Federico Mengozzi

System Design

Problem 1

Design a URL shortener

1. Why do we need URL shortening?

URL shortening is used to create shorter aliases for long URLs. Users are redirected to the original URL when they hit these aliases. A shorter version of any URL would save a lot of space whenever we use it e.g., when printing or tweeting as tweets have a character limit.

For example, if we shorten this page through TinyURL:

https://www.educative.io/collection/page/5668639101419520/564905 0225344512/5668600916475904/

We would get:

http://tinyurl.com/jlg8zpc

The shortened URL is nearly $\dfrac{1}{3}$ of the size of the actual URL.

URL shortening is used for optimizing links across devices, tracking individual links to analyze audience and campaign performance, and hiding affiliated original URLs, etc.

If you haven’t used tinyurl.com before, please try creating a new shortened URL and spend some time going through different options their service offers. This will help you a lot in understanding this chapter better.

2. Requirements and Goals of the System

You should always clarify requirements at the beginning of the interview and should ask questions to find the exact scope of the system that the interviewer has in mind.

Our URL shortener system should meet the following requirements:

Functional Requirements

  • Given a URL, our service should generate a shorter and unique alias of it.
  • When users access a shorter URL, our service should redirect them to the original link.
  • Users should optionally be able to pick a custom alias for their URL.
  • Links will expire after a specific timespan automatically; users should also be able to specify expiration time.

Non-Functional Requirements

  • The system should be highly available. This is required because if our service is down, all the URL redirection will start failing.
  • URL redirection should happen in real-time with minimum latency.
  • Shortened links should not be guessable (not predictable).

Extended Requirements

  • Analytics, e.g., how many times a redirection happened?
  • Our service should also be accessible through REST APIs by other services.

3. Capacity Estimation and Constraints

Our system would be read-heavy; there would be lots of redirection requests compared to new URL shortenings. Let’s assume $100:1$ ratio between read and write.

Traffic estimates: If we assume that we would have $500M$ new URLs shortenings per month, we can expect $100 \cdot 500M \geq 50B$ redirection during the same time. What would be Queries Per Second (QPS) for our system?

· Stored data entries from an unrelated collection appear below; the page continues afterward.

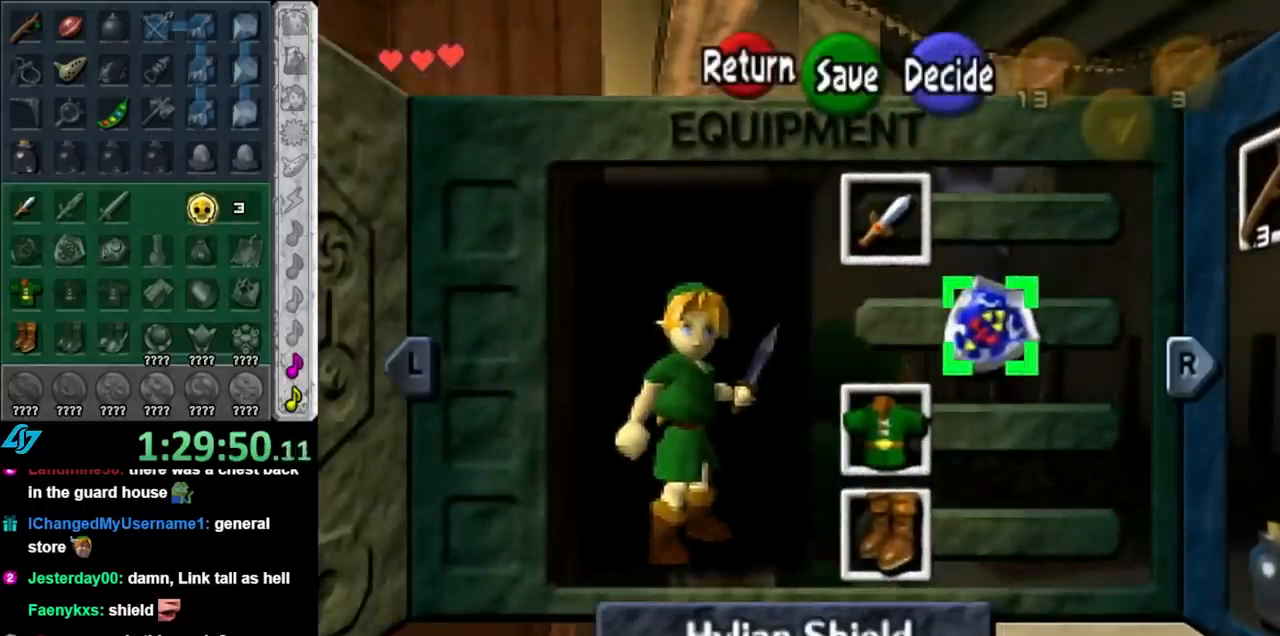
{"buttons": [], "left_stick": "center", "right_stick": "center", "events": []}
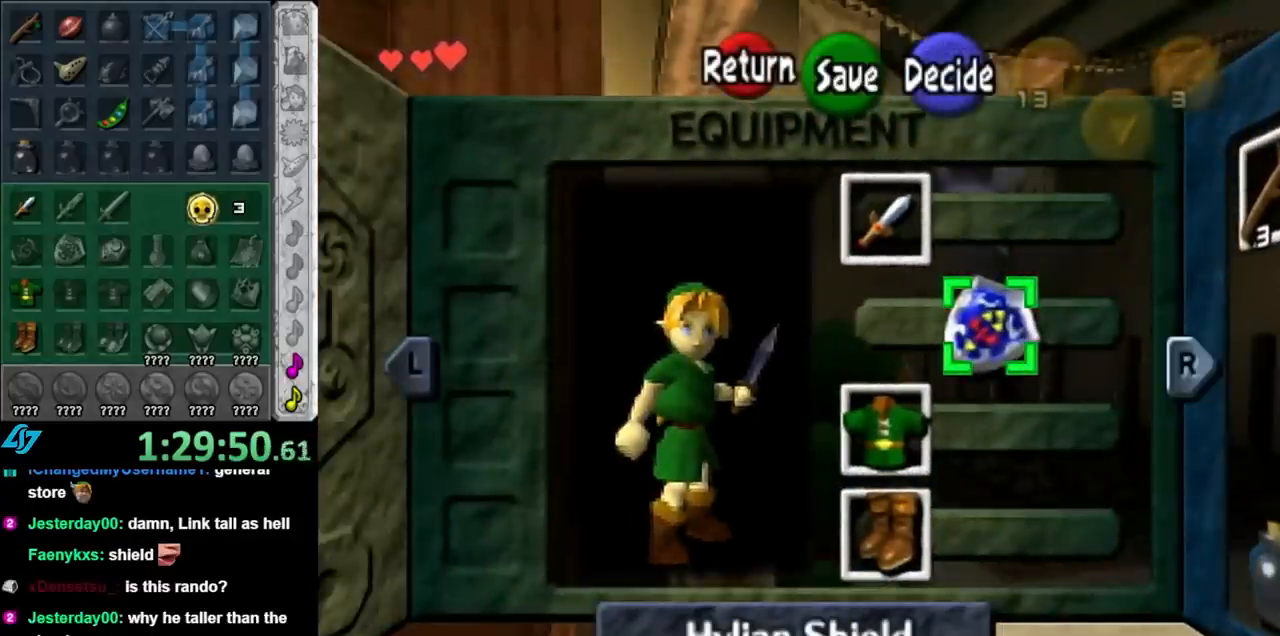
{"buttons": [], "left_stick": "center", "right_stick": "center", "events": []}
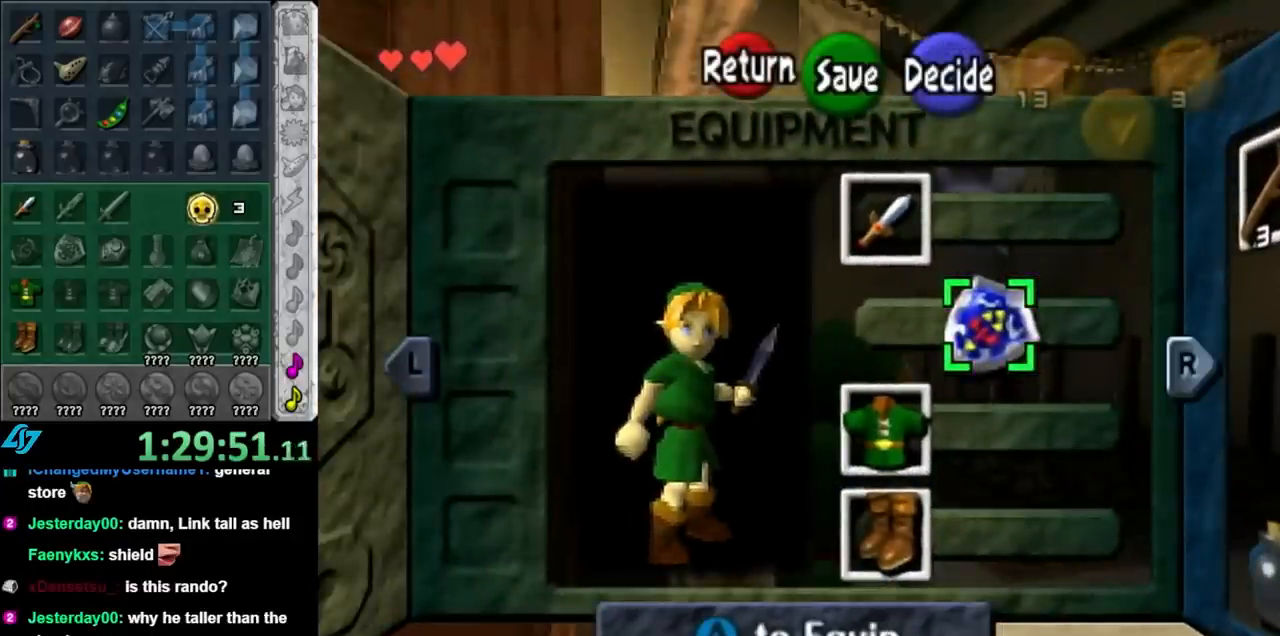
{"buttons": [], "left_stick": "center", "right_stick": "center", "events": []}
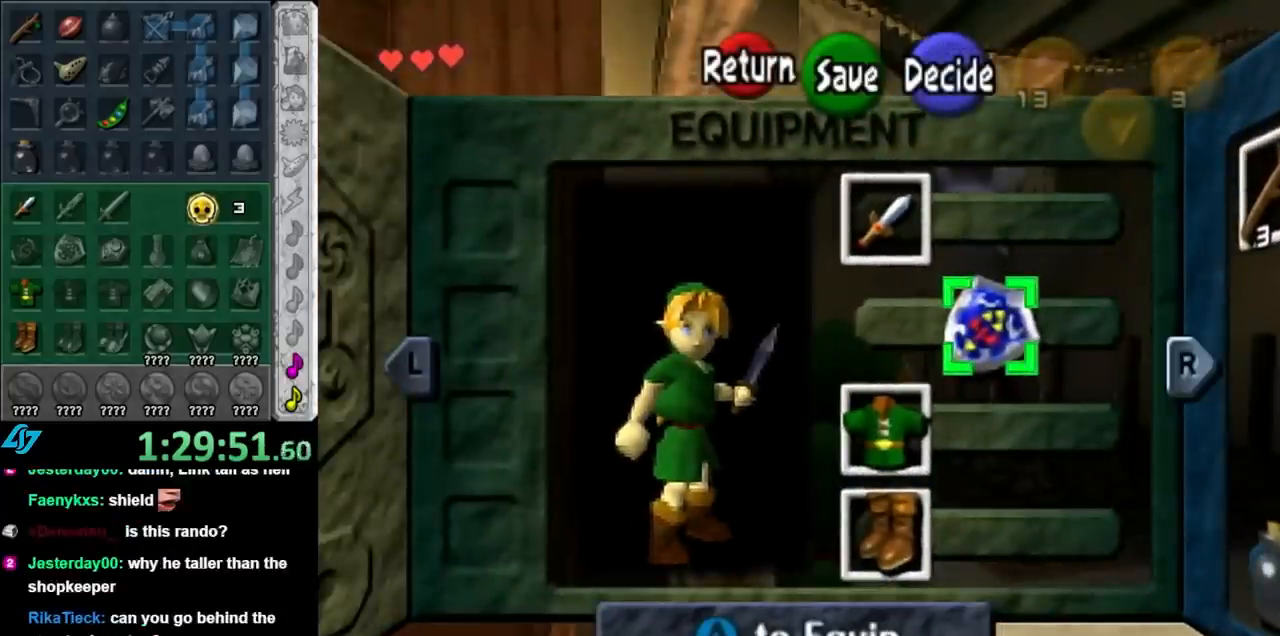
{"buttons": [], "left_stick": "center", "right_stick": "center", "events": []}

New URLs shortenings per second: \[\dfrac{500 \text{ million}}{30 \text{ days} \cdot 24 \text{ hours} \cdot 3600 \text{ seconds}} \simeq 200 \text{ URLs/s}\]

URLs redirections per second: \[\dfrac{50 \text{ billion}}{30 \text{ days} \cdot 24 \text{ hours} \cdot 3600 \text{ sec}} \simeq 19 \text{ K/s}\]

Storage estimates: Since we expect to have $500M$ new URLs every month and if we would be keeping these objects for five years; total number of objects we will be storing would be $30$ billion. \[500 \text{ million} \cdot 5 \text{ years} \cdot 12 \text{ months} = 30 \text{ billion}\]

Let’s assume that each object we are storing can be of $500 \text{ bytes}$ (just a ballpark, we will dig into it later); we would need $15TB$ of total storage: \[30 \text{ billion} \cdot 500 \text{ bytes} = 15 \text{ TB}\]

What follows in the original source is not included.